* TEXT SHOWN

-- Opening Marker --

Blest Be the Tie That "Binds"

Congratulate me! I crossed a great divide this week. I’ve achieved another “Big O”! I turned sixty!
In the past, I have dreaded certain “ages”. Believe it or not, I was depressed when I turned twenty. Life was great, right on target, but the teenage years were no more. Looking back, my teenage years weren’t for the most part that great, though I will say they ended better than they began.
I found thirty depressing, as I felt I had achieved everything I had set out to do in life to that point. Though gratifying, I wondered what I would do with the rest of my life. The obvious answer was to set new goals and work toward them. I’m still setting goals, still working on them.
Thirty-three was troubling, for—do the math—thirty-three, sixty-six, ninety-nine—probably more than a third of my life was over. How would the world be a better place for the life I’d lived?
Toward the end of this troubling time of life, I met that woman to which I would become “bound” in the holy “bonds” of matrimony. I’ve never had time to worry about my age since. I’m just amazed at the end of every day that I’m still among the living. That would be one of the goals I set and work on daily.
I would like to blame my age for many things, most notably the seemingly fewer number of books I read each year. I keep a list of authors and titles, and inside the front covers of the books I’ve completed I put the year I finished reading it and which of how many books I finished (e.g., 2025 # 6).
Sadly, there are times that I look through my shelves for a new book to begin, only to open the cover and find that it was # 12 that I read in 2012. I wasn’t sixty in 2012, so what gives?

-- Closing Marker --

* INFORMATION
-- Opening Marker --

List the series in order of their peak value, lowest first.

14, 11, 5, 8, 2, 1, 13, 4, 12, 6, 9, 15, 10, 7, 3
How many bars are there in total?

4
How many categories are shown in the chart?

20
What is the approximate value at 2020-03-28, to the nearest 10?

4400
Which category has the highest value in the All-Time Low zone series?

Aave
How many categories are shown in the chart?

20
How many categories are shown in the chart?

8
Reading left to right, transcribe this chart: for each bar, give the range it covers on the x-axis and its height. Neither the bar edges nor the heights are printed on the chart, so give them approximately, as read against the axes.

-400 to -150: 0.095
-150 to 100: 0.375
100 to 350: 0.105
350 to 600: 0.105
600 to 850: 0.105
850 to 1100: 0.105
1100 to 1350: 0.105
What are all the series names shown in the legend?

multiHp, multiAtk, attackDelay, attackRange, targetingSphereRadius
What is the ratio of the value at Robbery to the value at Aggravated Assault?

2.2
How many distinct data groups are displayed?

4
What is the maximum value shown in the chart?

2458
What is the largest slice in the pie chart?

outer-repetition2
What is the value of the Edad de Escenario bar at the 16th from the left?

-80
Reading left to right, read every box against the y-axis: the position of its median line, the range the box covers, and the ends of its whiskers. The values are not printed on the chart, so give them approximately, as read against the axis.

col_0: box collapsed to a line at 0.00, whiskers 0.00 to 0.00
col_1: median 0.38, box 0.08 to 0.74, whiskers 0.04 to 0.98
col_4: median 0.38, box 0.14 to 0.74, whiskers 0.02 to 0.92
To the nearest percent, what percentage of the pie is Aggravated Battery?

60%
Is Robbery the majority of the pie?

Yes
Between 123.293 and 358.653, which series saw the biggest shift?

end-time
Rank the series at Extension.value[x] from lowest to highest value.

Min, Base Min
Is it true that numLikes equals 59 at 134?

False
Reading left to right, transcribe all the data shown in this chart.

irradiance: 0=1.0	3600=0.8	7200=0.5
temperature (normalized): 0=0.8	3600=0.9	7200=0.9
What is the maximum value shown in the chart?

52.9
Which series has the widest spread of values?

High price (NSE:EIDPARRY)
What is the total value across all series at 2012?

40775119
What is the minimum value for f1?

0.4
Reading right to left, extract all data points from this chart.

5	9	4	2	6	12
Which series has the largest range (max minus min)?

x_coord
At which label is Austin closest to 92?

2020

-- Closing Marker --

In the text about turning sixty, what does the writer record inside the front cover of each book finished?

The year the book was finished and which number book it was that year, such as 2025 # 6.